I have a Bash script, attached. At its core it:
* reads each line of the input file (sans the first one)
* parses the line into fields
* escapes single quote characters in a few fields
* builds an SQL INSERT statement
* appends the statement to a variable
* when done with all lines, the variable is output as a file
This process seems too slow, and I can't figure out why. Granted, some of the input files may be megabytes in size, and some of my input files have more fields than others.

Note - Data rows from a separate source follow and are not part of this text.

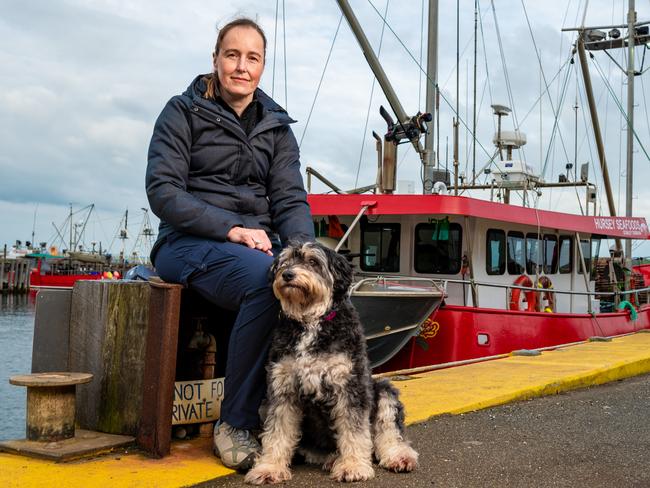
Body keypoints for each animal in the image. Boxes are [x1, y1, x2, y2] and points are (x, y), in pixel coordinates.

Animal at [243, 241, 416, 484]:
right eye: (285, 261)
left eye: (313, 261)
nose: (287, 274)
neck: (311, 322)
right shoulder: (282, 388)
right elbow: (278, 431)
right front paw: (269, 467)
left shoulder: (350, 386)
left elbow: (354, 431)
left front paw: (353, 466)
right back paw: (333, 459)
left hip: (382, 389)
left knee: (388, 432)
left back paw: (397, 457)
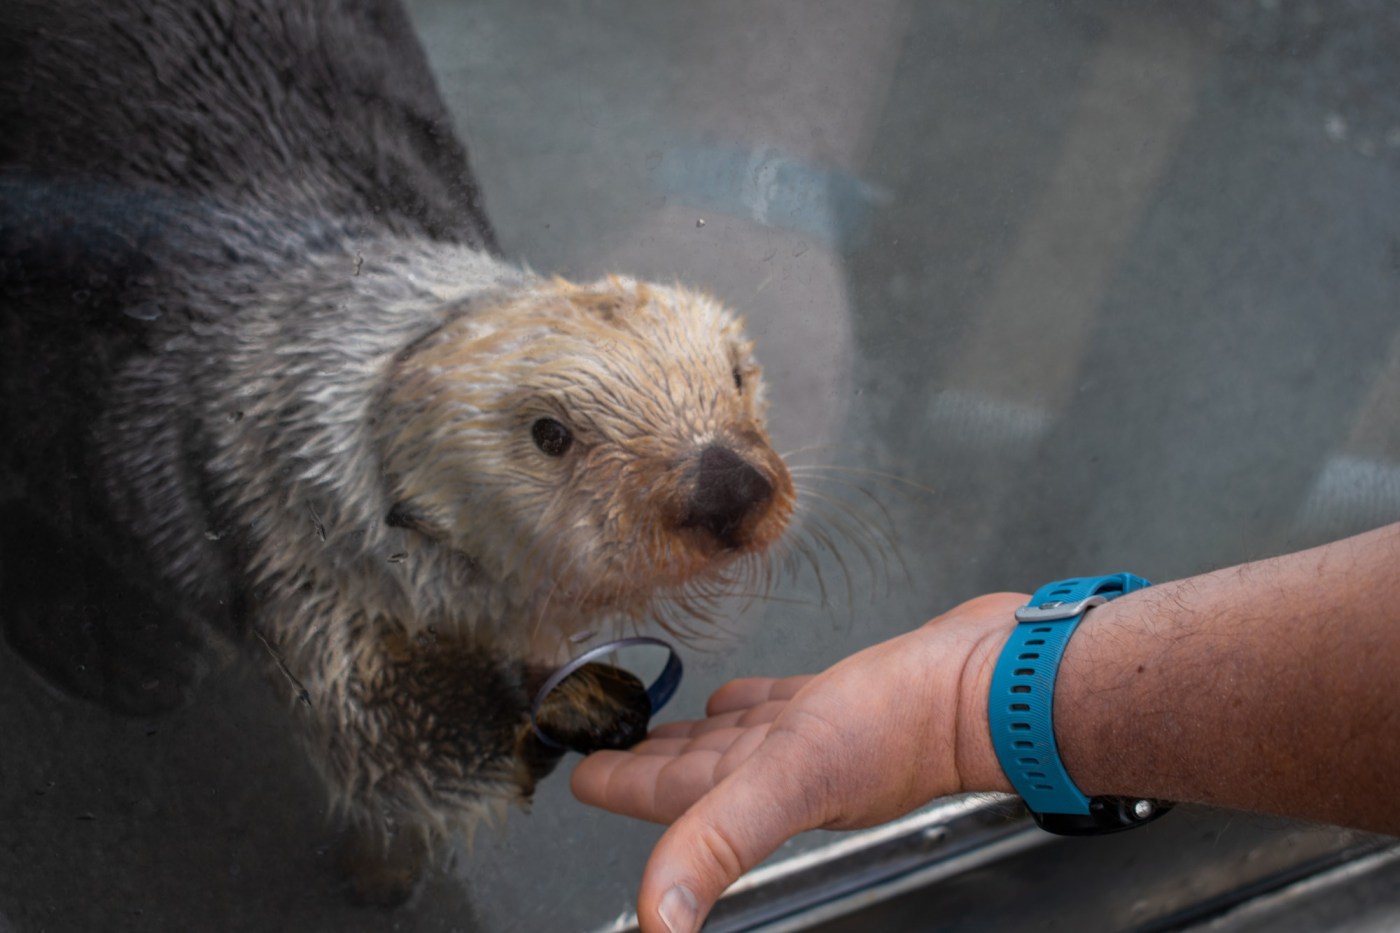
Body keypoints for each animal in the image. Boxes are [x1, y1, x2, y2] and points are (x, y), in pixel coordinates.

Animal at [0, 0, 793, 905]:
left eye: (736, 374)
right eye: (550, 433)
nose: (728, 484)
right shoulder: (292, 559)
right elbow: (391, 738)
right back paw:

When I use htop to observe what is going on, I see half the processing is red (kernel processes).
Can you give me some advice as to why things are so slow? Is cat too big? Is tail too big? Is the parsing labor intensive? Do I have too many piped processes? Is sed inherently slow?
Attached is a a screen dump illustrating the state of the processors.
Any help would be appreciated. How can I increase the thru-put of my script?
--
Eric Morgan
University of Notre Dame
#!/usr/bin/env bash
# pos2sql.sh - given a TSV file of keywords, output a set of SQL INSERT statements
# usage: mkdir -p ./tmp/sql-pos; find ./pos -name "*.pos" | sort | parallel --will-cite /export/reader/bin/pos2sql.sh
# Eric Lease Morgan <[log in to unmask]>
# (c) University of Notre Dame and distributed under a GNU Public License
# June 21, 2020 - based on other work
# configure
SQLPOS='./tmp/sql-pos'
TEMPLATE="INSERT INTO pos ( 'id', 'sid', 'tid', 'token', 'lemma', 'pos' ) VALUES ( '##ID##', '##SID##', '##TID##', '##TOKEN##', '##LEMMA##', '##POS##' );"
if [[ -z $1 ]]; then
echo "Usage: $0 <pos>" >&2
exit
fi
# initialize
TSV=$1
BASENAME=$( basename $TSV .pos )
IFS=$'\t'
# debug
echo "$BASENAME" >&2
# if the desired output already exists, then don't do it again
if [[ -f "$SQLPOS/$BASENAME.sql" ]]; then exit; fi
# extract document_id; I wish they had given me a key
DOCUMENTID=$( echo $BASENAME | cut -d'-' -f2 | sed 's/^0*//' )
# configure and then process each line in the file, sans the header
cat $TSV | tail -n +2 | ( while read ID SID TID TOKEN LEMMA POS; do
# escape
TOKEN=$( echo $TOKEN | sed "s/'/''/g" )
LEMMA=$( echo $LEMMA | sed "s/'/''/g" )
# create an INSERT statement and then update the SQL
INSERT=$( echo $TEMPLATE | sed "s/##ID##/$DOCUMENTID/" | sed "s|##SID##|$SID|" | sed "s|##TID##|$TID|" | sed "s|##TOKEN##|$TOKEN|" | sed "s|##LEMMA##|$LEMMA|" | sed "s|##POS##|$POS|" )
SQL="$SQL$INSERT\n"
done
# output
echo -e "$SQL" > "$SQLPOS/$BASENAME.sql"
)
# done
exit
|